Ripple’s XRPL: Bridging the Gap Between Banks and On-Chain Activity
In the ever-evolving world of blockchain technology, Ripple’s Chief Technology Officer, David “JoelKatz” Schwartz, has provided clarity on the divergence between Ripple’s extensive bank partnerships and the relatively low activity on the XRP Ledger (XRPL). This explanation comes in response to a series of probing questions posed by investor and YouTuber Andrei Jikh. Schwartz’s insights, shared on social media, shed light on the compliance challenges, institutional behavior, and the prospective “permissioned domains” model that significantly influence institutional flows remaining largely off-chain.
Understanding the Discrepancy: Ripple’s Bank Alliances and XRPL Volume
Jikh’s inquiry reflects longstanding criticisms: with over a decade of development and “300+ bank partnerships,” why doesn’t the XRPL handle “billions in daily on-chain volume?” Additionally, why would entities opt for a volatile asset like XRP over stablecoins, and do bridge assets still hold relevance in a world teeming with fiat-linked tokens? These questions also delve into tokenization strategies, such as why a major entity like BlackRock would choose the XRPL over a proprietary chain, and the geopolitical risks for non-U.S. users.
Schwartz offered a candid explanation regarding the limitations faced by regulated entities, which cannot risk transacting with illicit counterparties on public decentralized exchanges. He emphasized that even Ripple is unable to leverage the XRPL DEX for payments due to potential counterparty risks. The introduction of “permissioned domains” aims to address this issue, allowing compliance-bound participants to engage with rule-enforced counterparties. Despite the slow transition of institutional flows to on-chain activities, Schwartz believes institutions are beginning to recognize the benefits.
The Role of XRP in a Stablecoin-Dominated Environment
Addressing the stablecoin question, Schwartz challenged the notion that XRP’s volatility makes it unsuitable for payments. He argued that there are scenarios where volatility is advantageous or even beneficial. He further explained that a successful bridge currency requires inventory, as someone must hold it to facilitate transactions when needed. Holding the dominant bridge asset is a rational choice for users uncertain about future asset requirements, as it allows for cost-effective transitions from a liquid hub asset to the next needed asset.

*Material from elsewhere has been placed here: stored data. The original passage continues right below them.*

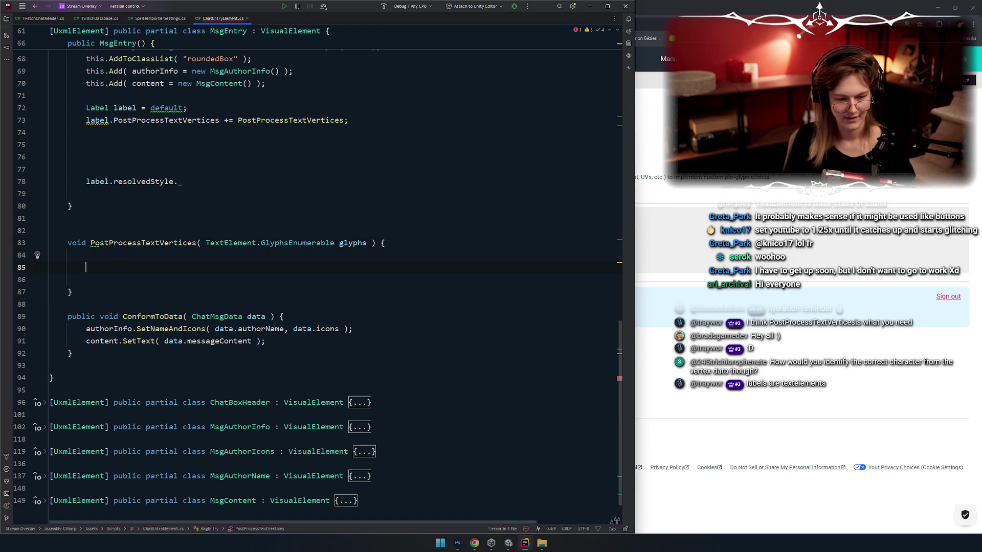
Remove the unfinished resolvedStyle line and extra blank lines from the MsgEntry constructor
left_click(179, 157)
key("Up")
key("Up")
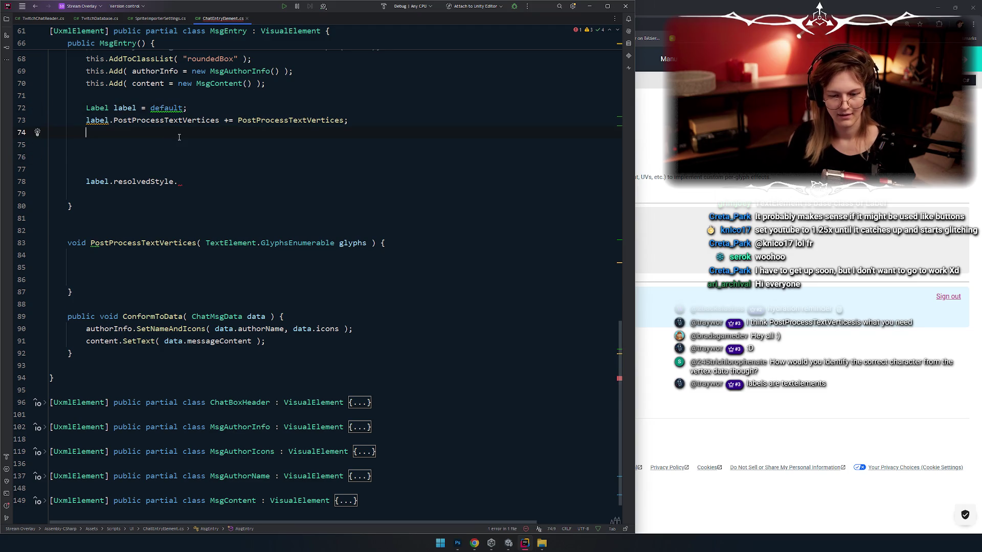
key("Delete")
key("Delete")
key("Delete")
key("ctrl+y")
key("ctrl+y")
scroll(138, 138, "up", 4)
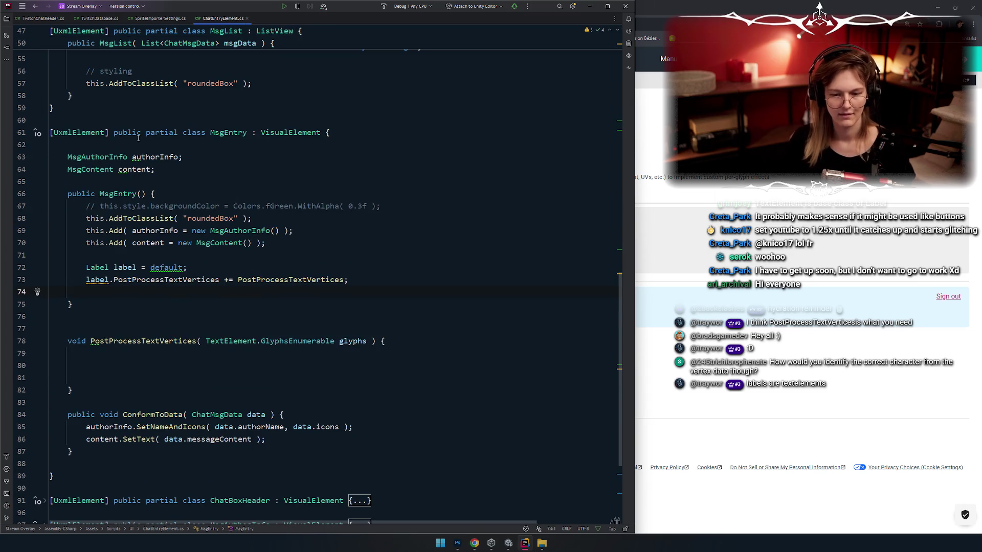
double_click(228, 132)
scroll(133, 135, "down", 2)
left_click(225, 224)
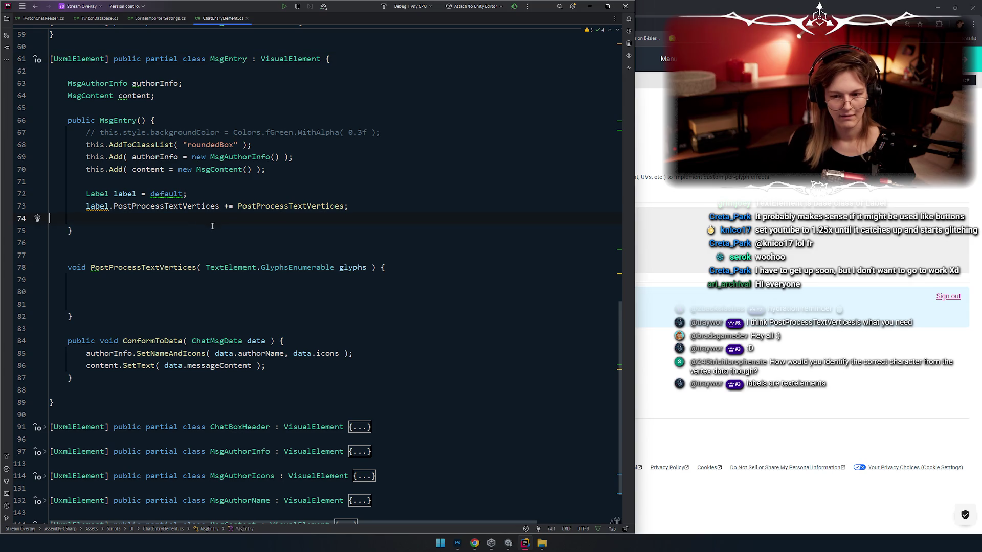
key("BackSpace")
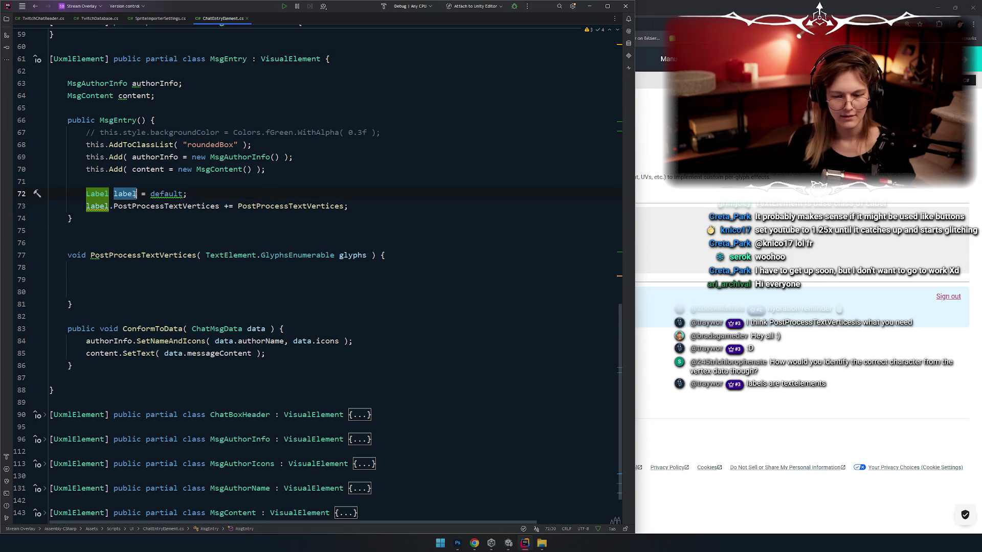
Unfold the collapsed MsgContent class
key("ctrl+a")
double_click(229, 58)
scroll(200, 97, "down", 2)
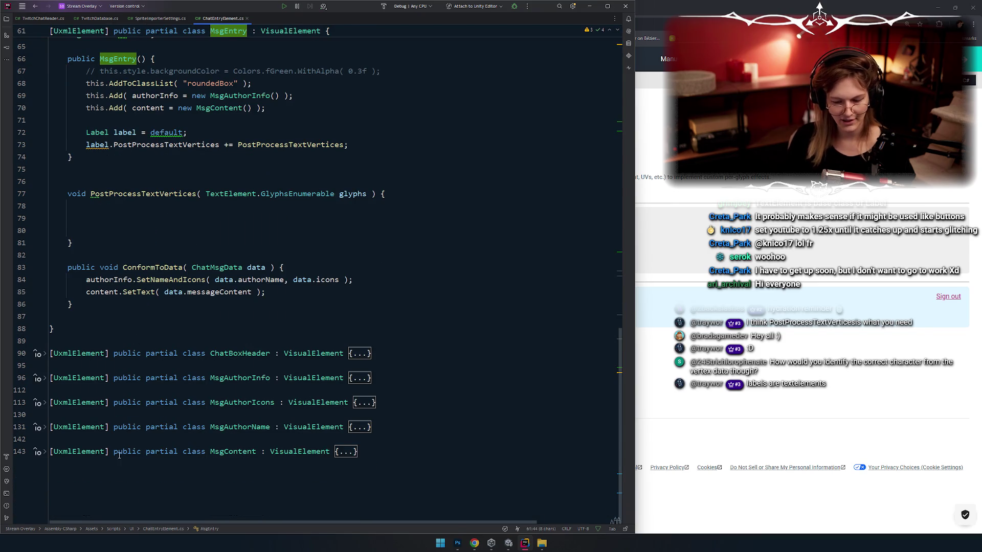
left_click(44, 452)
scroll(50, 454, "down", 3)
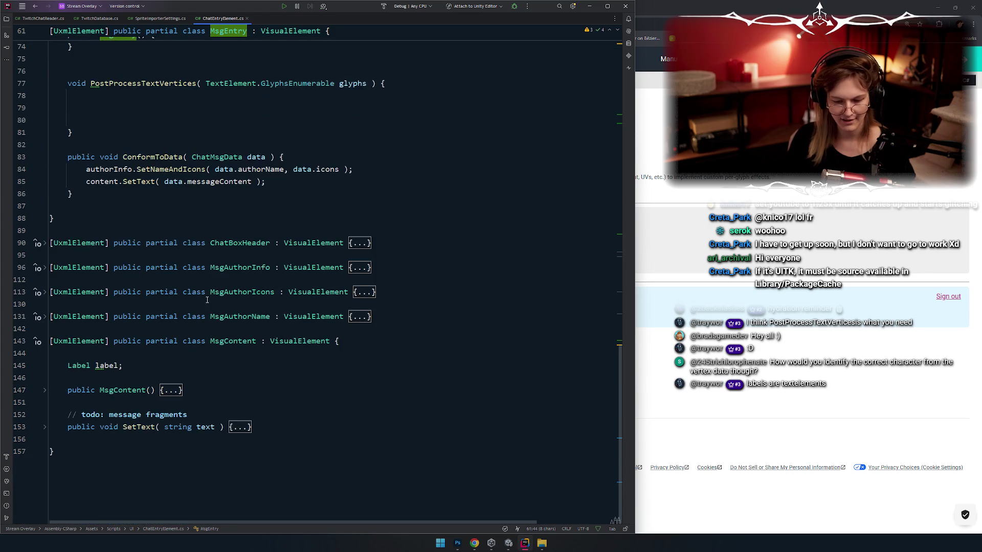
scroll(327, 168, "up", 10)
left_click(326, 168)
scroll(245, 224, "down", 3)
Cut the PostProcessTextVertices method out of MsgEntry
left_click(345, 292)
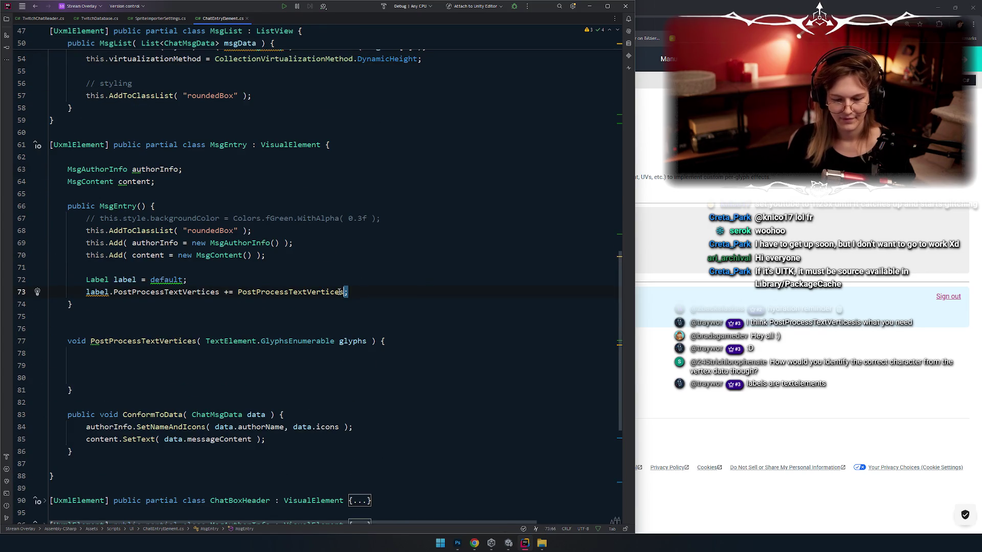
left_click_drag(74, 390, 50, 329)
key("Delete")
scroll(189, 378, "down", 4)
left_click(328, 419)
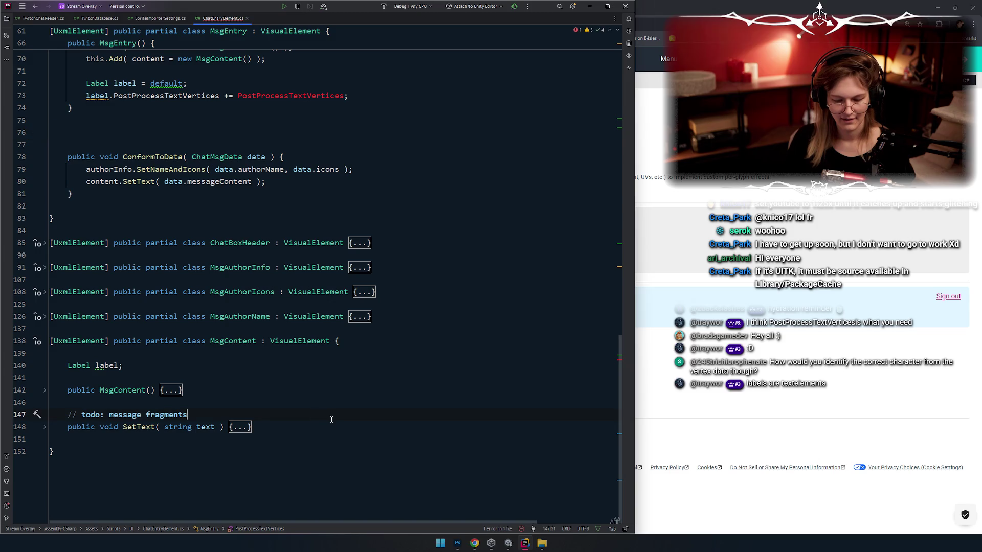
Paste PostProcessTextVertices into MsgContent and cut the label subscription lines from MsgEntry
key("ctrl+v")
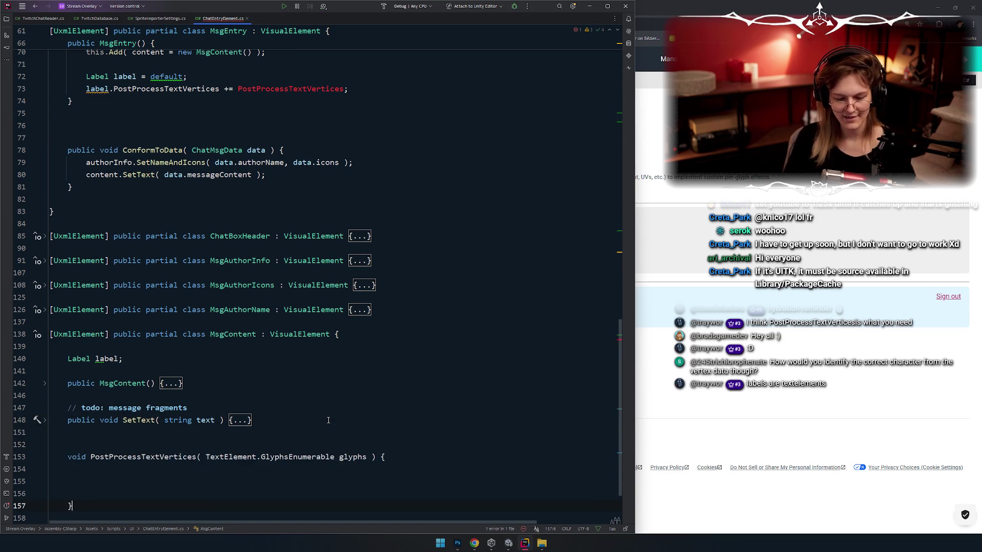
scroll(248, 379, "up", 1)
scroll(248, 378, "up", 4)
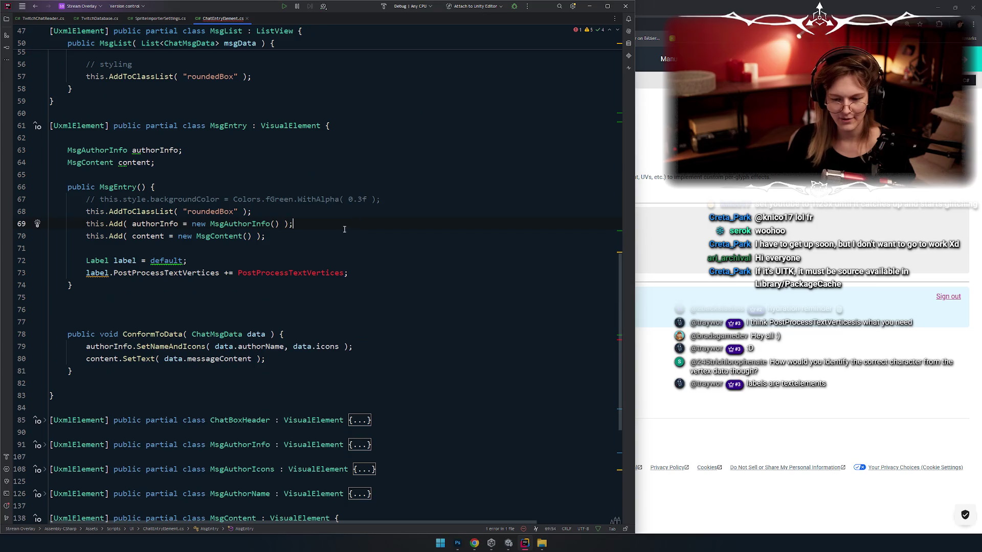
left_click(307, 272)
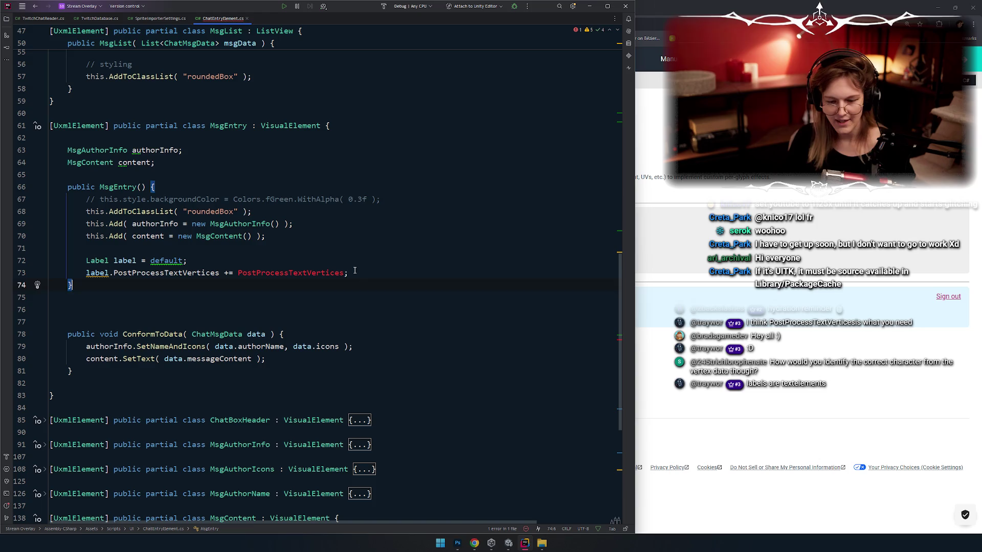
left_click(373, 272)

Schwartz also discussed the significance of bridge assets in a market increasingly dominated by stablecoins. While acknowledging the potential for a single stablecoin to act as a bridge, he contended that no single stablecoin could prevail due to their stability being tied to specific fiat currencies and jurisdictions. This multi-stablecoin reality leaves room for a neutral bridge to connect a diverse array of tokenized assets.
Why Major Players Like BlackRock Prefer XRPL
When asked why a major player like BlackRock wouldn’t simply create its own blockchain for tokenization, Schwartz downplayed the importance of chain homogeneity in an interconnected world. He encouraged skeptics to question why Circle doesn’t launch USDC exclusively on its blockchain, highlighting the value found in ubiquity and liquidity across various networks.
On geopolitical considerations, Schwartz clarified that the XRPL serves as neutral infrastructure, distinct from Ripple’s enterprise products, which are jurisdiction-specific. He emphasized that the ledger remains open to all participants and does not discriminate, although certain corridors remain inaccessible due to licensing regulations.
The Continued Relevance of XRP in Ripple’s Ecosystem
Schwartz underscored the significance of XRP within Ripple’s payment infrastructure, noting that much of its utility may not be visible on public ledgers. He expressed confidence in XRP’s role as a bridge in Ripple Payments, attributing its prominence to its privileged position on the XRP Ledger.
As of the latest market update, XRP is trading at $3.13. Ripple’s commitment to innovation and strategic partnerships continues to shape its evolving narrative in the blockchain landscape.